When we think of the terms “Disaster Recovery” and “Backup,” we often think of them as synonyms of one another. While the two are connected in a way, it is important to know that backing up your data is not disaster recovery; it is only one part of disaster recovery. Data backup without a disaster recovery plan in place behind it is risky and can be costly in the long run.

What’s the difference?


Backup is the process of copying and saving your data in a secure location so that your data can be restored if it is suddenly lost. It can be the simple process of copying files to a thumb drive, or a more complex process of utilizing remote backup to back your files up to a remote location. The ultimate goal of backup is to verify that you have a ‘last known point of good data’ that can be easily accessed and restored if data loss occurs.

Disaster Recovery

Disaster recovery is a bit more complex than just implementing a backup. Disasters happen more often than we realize and are more common than we think. Hurricanes, floods, and fires may not occur all too often, but what about technology failures and power outages?

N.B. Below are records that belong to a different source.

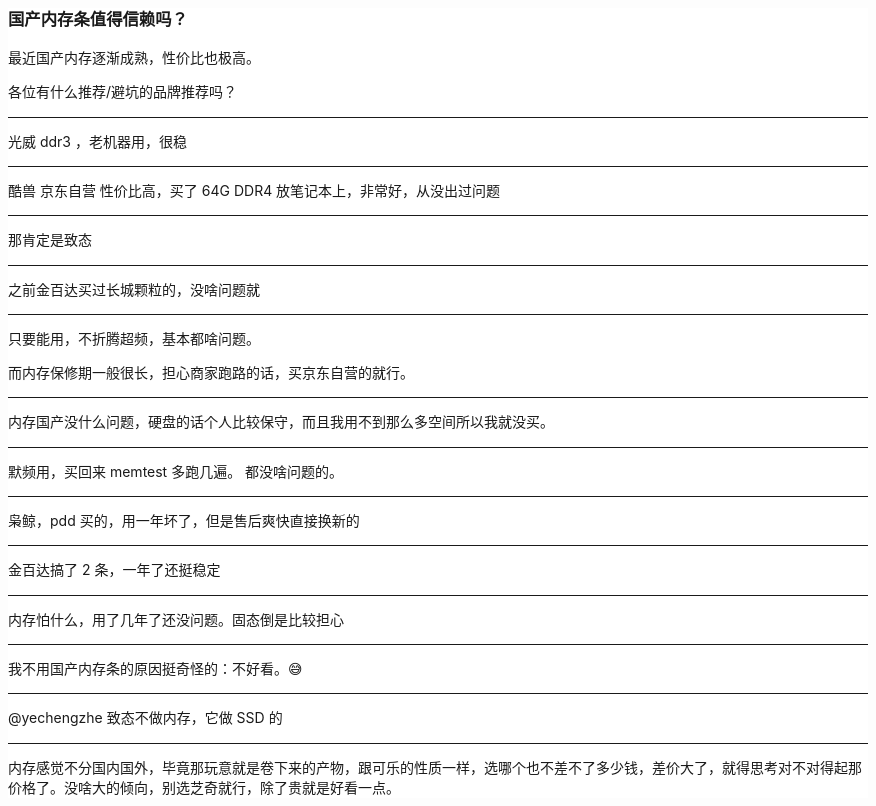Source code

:### 国产内存条值得信赖吗？

最近国产内存逐渐成熟，性价比也极高。

各位有什么推荐/避坑的品牌推荐吗？

---------------------------------------------------

光威 ddr3 ，老机器用，很稳

---------------------------------------------------

酷兽 京东自营 性价比高，买了 64G DDR4 放笔记本上，非常好，从没出过问题

---------------------------------------------------

那肯定是致态

---------------------------------------------------

之前金百达买过长城颗粒的，没啥问题就

---------------------------------------------------

只要能用，不折腾超频，基本都啥问题。

而内存保修期一般很长，担心商家跑路的话，买京东自营的就行。

---------------------------------------------------

内存国产没什么问题，硬盘的话个人比较保守，而且我用不到那么多空间所以我就没买。

---------------------------------------------------

默频用，买回来 memtest 多跑几遍。
都没啥问题的。

---------------------------------------------------

枭鲸，pdd 买的，用一年坏了，但是售后爽快直接换新的

---------------------------------------------------

金百达搞了 2 条，一年了还挺稳定

---------------------------------------------------

内存怕什么，用了几年了还没问题。固态倒是比较担心

---------------------------------------------------

我不用国产内存条的原因挺奇怪的：不好看。😅

---------------------------------------------------

@yechengzhe 致态不做内存，它做 SSD 的

---------------------------------------------------

内存感觉不分国内国外，毕竟那玩意就是卷下来的产物，跟可乐的性质一样，选哪个也不差不了多少钱，差价大了，就得思考对不对得起那价格了。没啥大的倾向，别选芝奇就行，除了贵就是好看一点。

Those two events are never really considered when we think in terms of “disaster,” but they can take your systems completely down – the same way a hurricane, flood, or fire would – and they can happen at any moment. A proper disaster recovery plan enables you to restore your complete computing environment (data, systems, networks, and applications) on the other side of a crisis. It requires substantial planning and preparation, as well as regular training to make sure you can successfully duplicate your current environment.

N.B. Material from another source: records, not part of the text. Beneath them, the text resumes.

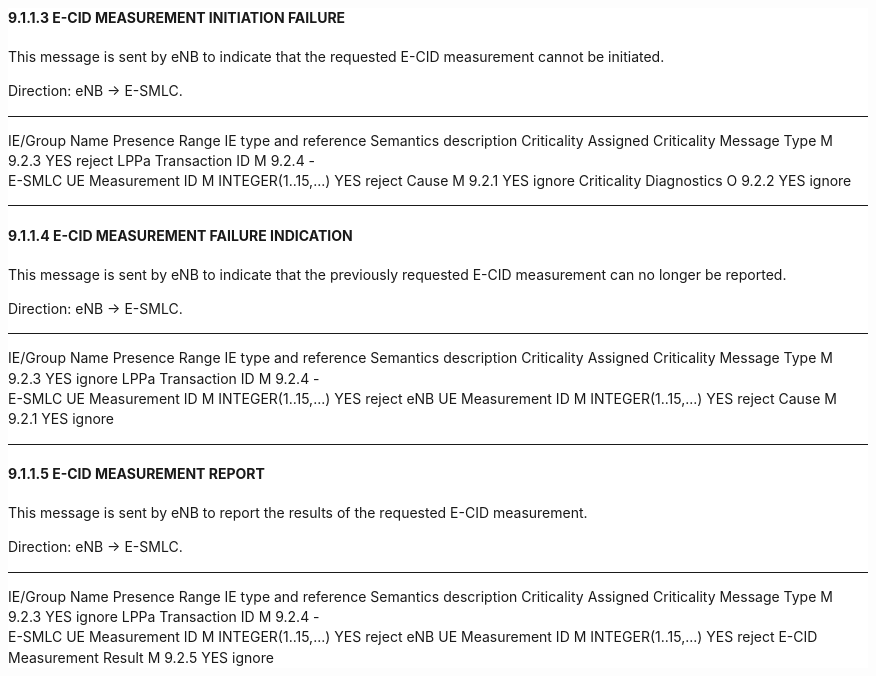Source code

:#### 9.1.1.3 E-CID MEASUREMENT INITIATION FAILURE

This message is sent by eNB to indicate that the requested E-CID
measurement cannot be initiated.

Direction: eNB → E-SMLC.

  -------------------------- ---------- ------- ----------------------- ----------------------- ------------- ----------------------
  IE/Group Name              Presence   Range   IE type and reference   Semantics description   Criticality   Assigned Criticality
  Message Type               M                  9.2.3                                           YES           reject
  LPPa Transaction ID        M                  9.2.4                                           \-            
  E-SMLC UE Measurement ID   M                  INTEGER(1..15,...)                              YES           reject
  Cause                      M                  9.2.1                                           YES           ignore
  Criticality Diagnostics    O                  9.2.2                                           YES           ignore
  -------------------------- ---------- ------- ----------------------- ----------------------- ------------- ----------------------

#### 9.1.1.4 E-CID MEASUREMENT FAILURE INDICATION

This message is sent by eNB to indicate that the previously requested
E-CID measurement can no longer be reported.

Direction: eNB → E-SMLC.

  -------------------------- ---------- ------- ----------------------- ----------------------- ------------- ----------------------
  IE/Group Name              Presence   Range   IE type and reference   Semantics description   Criticality   Assigned Criticality
  Message Type               M                  9.2.3                                           YES           ignore
  LPPa Transaction ID        M                  9.2.4                                           \-            
  E-SMLC UE Measurement ID   M                  INTEGER(1..15,...)                              YES           reject
  eNB UE Measurement ID      M                  INTEGER(1..15,...)                              YES           reject
  Cause                      M                  9.2.1                                           YES           ignore
  -------------------------- ---------- ------- ----------------------- ----------------------- ------------- ----------------------

#### 9.1.1.5 E-CID MEASUREMENT REPORT

This message is sent by eNB to report the results of the requested E-CID
measurement.

Direction: eNB → E-SMLC.

  -------------------------- ---------- ------- ----------------------- ----------------------- ------------- ----------------------
  IE/Group Name              Presence   Range   IE type and reference   Semantics description   Criticality   Assigned Criticality
  Message Type               M                  9.2.3                                           YES           ignore
  LPPa Transaction ID        M                  9.2.4                                           \-            
  E-SMLC UE Measurement ID   M                  INTEGER(1..15,...)                              YES           reject
  eNB UE Measurement ID      M                  INTEGER(1..15,...)                              YES           reject
  E-CID Measurement Result   M                  9.2.5                                           YES           ignore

Backup and disaster recovery are both crucial to prevent your business from coming to a complete halt after a crisis has passed – whether it be as large as a natural disaster or something smaller, like a technology failure or a power outage. Implementing a backup alone will still leave you with a chaotic environment after disaster strikes; you need the whole plan readily available to put in place so you can avoid as much downtime and chaos as possible.